Jason grabbed the paper and laid it out in front of him on the floor where we sat and he read aloud as Plant droned on.
If there’s a bustle in your hedgerow
Don’t be alarmed now
It’s just a spring clean for the May Queen
Yes there are two paths you can go by
But in the long run
There’s still time to change the road you’re on
“Yeah, so,” Jason said. “It’s just words to a song. That ain’t creepy.”
“Okay,” Cory said with excitement in his eyes. “Now turn the paper over.”
On the other side Cory had written down an equal number of lines as were on the front. The words were different though.
Cory turned off the record player and Plant’s voice got deep and slow as the record came to a stop. “It took me all morning to copy this down. I had to replay this about a hundred times to get the words right. I think it’s pretty close to what he’s saying. Trust me. It’ll creep you out.”
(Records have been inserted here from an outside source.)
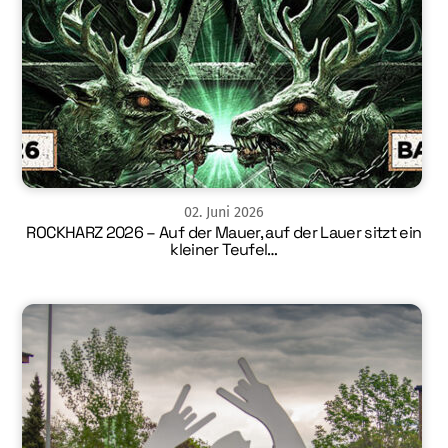
02
.
Juni
2026
ROCKHARZ 2026 – Auf der Mauer, auf der Lauer sitzt ein
kleiner Teufel…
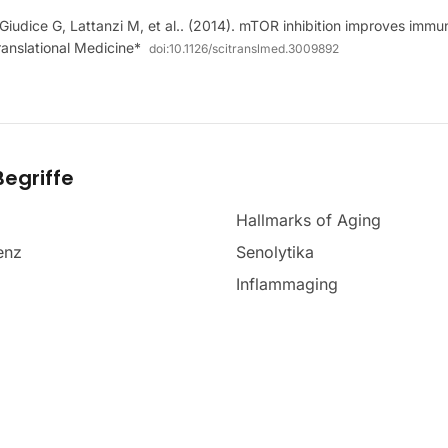
Giudice G, Lattanzi M, et al.. (2014). mTOR inhibition improves immun
ranslational Medicine*
doi:
10.1126/scitranslmed.3009892
egriffe
Hallmarks of Aging
enz
Senolytika
Inflammaging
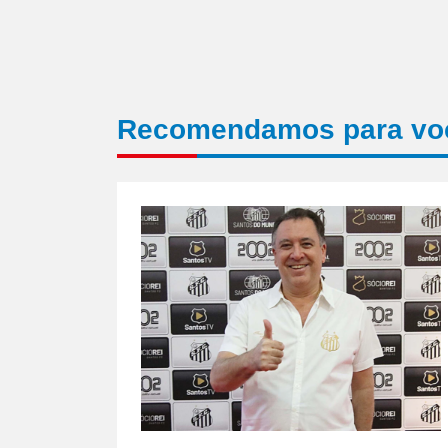
Recomendamos para vo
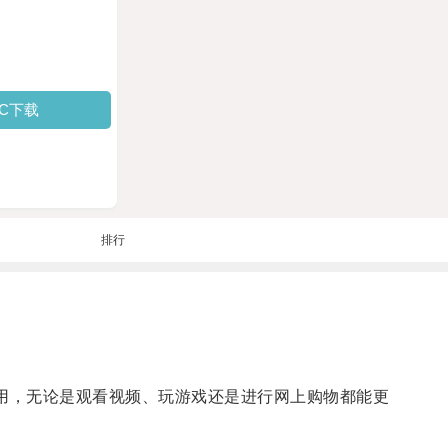
PC下载
排行
用，无论是观看视频、玩游戏还是进行网上购物都能更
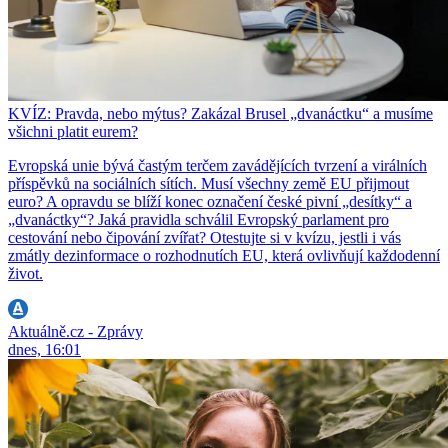
KVÍZ: Pravda, nebo mýtus? Zakázal Brusel „dvanáctku“ a musíme
všichni platit eurem?
Evropská unie bývá častým terčem zavádějících tvrzení a virálních
příspěvků na sociálních sítích. Musí všechny země EU přijmout
euro? A opravdu se blíží konec označení české pivní „desítky“ a
„dvanáctky“? Jaká pravidla schválil Evropský parlament pro
cestování nebo čipování zvířat? Otestujte si v kvízu, jestli i vás
zmátly dezinformace o rozhodnutích EU, která ovlivňují každodenní
život.
Aktuálně.cz - Zprávy
dnes, 16:01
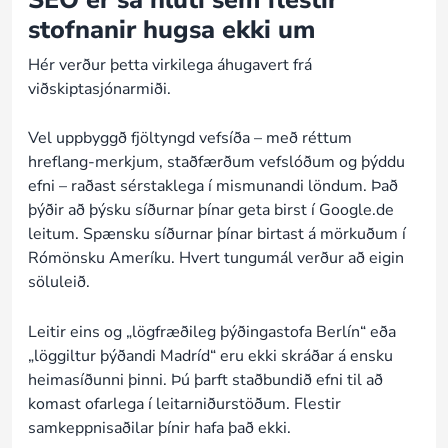
stofnanir hugsa ekki um
Hér verður þetta virkilega áhugavert frá
viðskiptasjónarmiði.
Vel uppbyggð fjöltyngd vefsíða – með réttum
hreflang-merkjum, staðfærðum vefslóðum og þýddu
efni – raðast sérstaklega í mismunandi löndum. Það
þýðir að þýsku síðurnar þínar geta birst í Google.de
leitum. Spænsku síðurnar þínar birtast á mörkuðum í
Rómönsku Ameríku. Hvert tungumál verður að eigin
söluleið.
Leitir eins og „lögfræðileg þýðingastofa Berlín“ eða
„löggiltur þýðandi Madríd“ eru ekki skráðar á ensku
heimasíðunni þinni. Þú þarft staðbundið efni til að
komast ofarlega í leitarniðurstöðum. Flestir
samkeppnisaðilar þínir hafa það ekki.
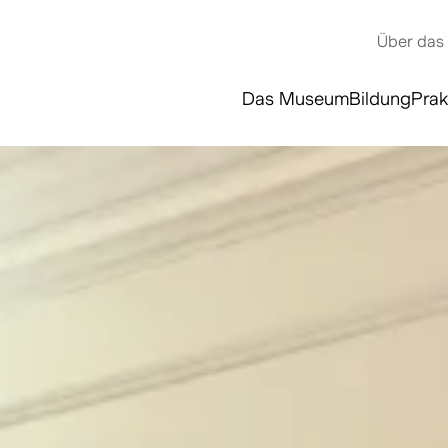
Über das
Das Museum
Bildung
Prak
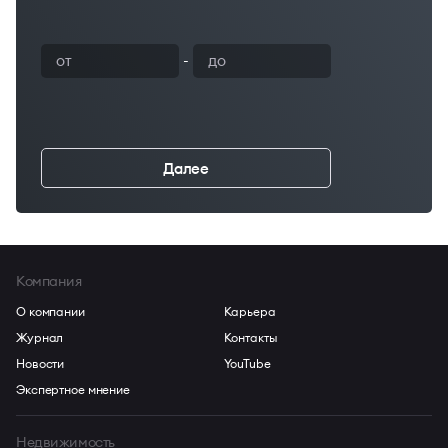
-
Далее
←
Компания
О компании
Карьера
Журнал
Контакты
Новости
YouTube
Экспертное мнение
Недвижимость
He then put his finger on the now motionless record and started turning it around backward. What came through the speaker instantly gave me goose bumps on my arms. It sounded like a demon talking from the depths of hell. At least that’s how I perceived it back then.
Jason read the words aloud after Cory had played the record in reverse, though I could make out most of them as he was doing it. They said:
Oh, here’s to my sweet Satan
The one whose little path would make me sad
Whose power is Satan
He’ll give those with him six-six-six
There was a little tool shed where he made us suffer
Sad Satan
“No way,” Jason said with a chill. “That is creepy.”
I was speechless. That record and that low pitched, guttural voice definitely freaked me out.
“You want to hear it again?” Cory asked.
“Yeah. One more time,” Jason said.
I had had enough the first time. I didn’t want to hear it again. “No. Don’t play it again. That’s satanic,” I said.
“Don’t be such a baby,” Cory told me. “It’s just words. It can’t hurt you.”
“Jay,” I pleaded.
Jason, looking a bit annoyed that he had such a wimp for a brother, said, “Just plug your ears and hum. You won’t be able to hear it that way. Okay?”
I nodded and stuck a finger into each ear. Cory started turning the record backward again and when it was done they were both grinning at the wonders of Cory’s find.
But of course there is no truth in it that Led Zeppelin was speaking to or of the Devil on their album. I mean you’d have to be pretty damn cleaver to be able to record not only one song but two using the same lyrics going forward and in reverse. It was just a coincidence. But still it was one of those things that I heard in my youth that stuck with me and would make me break out in goose pimples even years later. I don’t think I’ve tried listening to a record backward since that day nor have I really had any urge to.
After the second playing they began to lose interest, or maybe they had begun to freak themselves out too. In either case, Cory pulled the needle off the record an
d closed the lid to the player.
“Alright, so what’s the plan for the day?” Cory asked.
We all looked at each other and Jason said with a shrug, “I don’t know. You seen Steve around? We went by his house but no one was there.”
We all stood up and headed out of Cory’s room and Cory said, “I saw him about half an hour ago. He was with Jackie. He said he had to run down to Stater Brothers to get stuff for his mom. Let’s see if we can meet him halfway back.”
“Let’s go,” Jason said and we went back into the bright and still cloudless afternoon.
“Be back later,” Cory shouted over his shoulder as the front door slammed behind us.
When we had first gone into Cory’s house the air conditioner had cooled and seemed to energize us. Going back out into the heat of the day had the opposite effect. The sun, in the middle of the sky, pounded us with fists of heat and sapped the energy from our bodies.